In essence, a truly experiment-centric infrastructure would make ML development feel much more robust and mature. It would be like moving from tinkering in a garage to operating on a modern software assembly line – without losing the creative spark of experimentation. We’d gain confidence that we’re not losing information or time with each experiment, and we’d empower larger teams (and cross-team efforts) to scale up experimentation without descending into chaos.


Conclusion: Elevating Experimentation in the ML Lifecycle

Conclusion: Elevating Experimentation in the ML Lifecycle

It’s time to treat experiments as first-class citizens in ML, not as second-class chores. The provocative stance is that anything less is holding our field back. We have the analogies and prior art to guide us: software engineering gave us version control and agile processes, DevOps gave us observability and automation, science gave us rigorous experiment protocol.
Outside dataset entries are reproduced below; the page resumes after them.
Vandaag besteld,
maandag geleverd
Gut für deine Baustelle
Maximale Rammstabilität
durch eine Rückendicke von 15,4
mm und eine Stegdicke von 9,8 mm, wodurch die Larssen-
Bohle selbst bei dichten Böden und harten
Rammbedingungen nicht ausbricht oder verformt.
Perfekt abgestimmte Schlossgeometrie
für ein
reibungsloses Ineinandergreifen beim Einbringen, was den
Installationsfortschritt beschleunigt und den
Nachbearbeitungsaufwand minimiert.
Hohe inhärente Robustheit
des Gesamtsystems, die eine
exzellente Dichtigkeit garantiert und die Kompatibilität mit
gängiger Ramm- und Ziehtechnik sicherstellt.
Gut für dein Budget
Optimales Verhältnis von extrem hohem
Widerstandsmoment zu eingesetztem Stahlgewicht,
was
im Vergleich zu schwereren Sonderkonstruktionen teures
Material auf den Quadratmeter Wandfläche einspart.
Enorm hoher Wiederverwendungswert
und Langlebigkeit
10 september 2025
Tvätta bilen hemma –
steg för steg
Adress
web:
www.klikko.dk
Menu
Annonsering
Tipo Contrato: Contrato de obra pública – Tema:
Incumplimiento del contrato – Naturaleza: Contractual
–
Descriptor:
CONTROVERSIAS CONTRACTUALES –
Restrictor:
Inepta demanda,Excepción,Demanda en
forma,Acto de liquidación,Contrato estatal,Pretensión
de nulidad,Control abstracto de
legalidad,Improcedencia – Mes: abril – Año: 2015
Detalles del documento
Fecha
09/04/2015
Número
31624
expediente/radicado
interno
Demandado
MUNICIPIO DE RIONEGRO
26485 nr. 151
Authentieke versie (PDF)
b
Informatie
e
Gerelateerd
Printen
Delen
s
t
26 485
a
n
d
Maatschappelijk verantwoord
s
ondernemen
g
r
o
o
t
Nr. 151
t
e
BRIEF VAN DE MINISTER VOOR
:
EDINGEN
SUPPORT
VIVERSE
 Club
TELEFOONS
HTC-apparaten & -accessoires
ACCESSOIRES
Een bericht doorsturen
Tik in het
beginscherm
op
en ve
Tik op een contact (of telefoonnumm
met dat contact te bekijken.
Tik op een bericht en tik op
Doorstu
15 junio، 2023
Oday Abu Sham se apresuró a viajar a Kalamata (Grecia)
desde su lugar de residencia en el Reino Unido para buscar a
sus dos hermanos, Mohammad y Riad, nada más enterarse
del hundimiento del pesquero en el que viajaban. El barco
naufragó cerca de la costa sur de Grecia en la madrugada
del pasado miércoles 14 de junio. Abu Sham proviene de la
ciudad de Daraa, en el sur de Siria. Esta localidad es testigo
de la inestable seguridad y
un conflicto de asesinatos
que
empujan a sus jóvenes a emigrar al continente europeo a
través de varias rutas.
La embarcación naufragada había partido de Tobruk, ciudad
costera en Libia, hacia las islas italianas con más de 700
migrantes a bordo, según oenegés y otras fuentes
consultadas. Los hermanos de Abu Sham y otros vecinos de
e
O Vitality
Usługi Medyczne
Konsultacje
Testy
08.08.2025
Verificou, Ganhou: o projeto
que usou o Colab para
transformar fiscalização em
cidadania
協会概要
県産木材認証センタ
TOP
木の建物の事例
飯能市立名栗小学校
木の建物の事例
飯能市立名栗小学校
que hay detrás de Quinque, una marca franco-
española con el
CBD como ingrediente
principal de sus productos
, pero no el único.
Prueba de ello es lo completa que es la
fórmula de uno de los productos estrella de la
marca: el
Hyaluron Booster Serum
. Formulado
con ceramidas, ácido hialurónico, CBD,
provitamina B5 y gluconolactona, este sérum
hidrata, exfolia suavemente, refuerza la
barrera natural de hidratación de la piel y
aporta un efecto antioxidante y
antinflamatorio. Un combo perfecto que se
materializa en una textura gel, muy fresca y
ML can combine these lessons to build something uniquely suited to our needs – an experimentation culture backed by great tools, where no insight is lost and every model’s story is known.

Yes, many teams are already waking up to this reality (as evidenced by the plethora of tracking tools and emerging best practices), but we’re still early in the journey. The current tools, while useful, still show the cracks of second-class treatment – missing context, broken lineage, gaps in integration, and rigidity. By openly critiquing these gaps, we can push the industry toward better solutions. It’s not about one tool vs another; it’s about a mindset shift: experimentation isn’t just a means to an end (a model) – it is a fundamental part of the product.

CTOs and tech leaders should view experiment infrastructure as equal in importance to their data pipeline or CI/CD pipeline. Investing in this pays off in faster iteration, more reliable outcomes, and happier researchers (who spend less time playing detective and more time doing science). For ML practitioners, demanding first-class experiment support is akin to a developer demanding a good IDE and debugger – it’s not a luxury, it’s what you need to do your job properly.

In the coming years, expect to see experimentation platforms evolve dramatically. Perhaps we’ll look back on the days of manually tracking experiments the way we look back on coding without version control – how did we ever live like that? The future of ML belongs to those who can experiment faster, smarter, and more collaboratively. To get there, we must build infrastructure that treats experiments with the respect and centrality they deserve. It’s time to promote experiments from second-class to first-class citizens in our ML universe – and watch our capabilities soar as a result, a sentiment echoed by Neptune.ai and inherent in Karpathy’s Software 2.0 concept.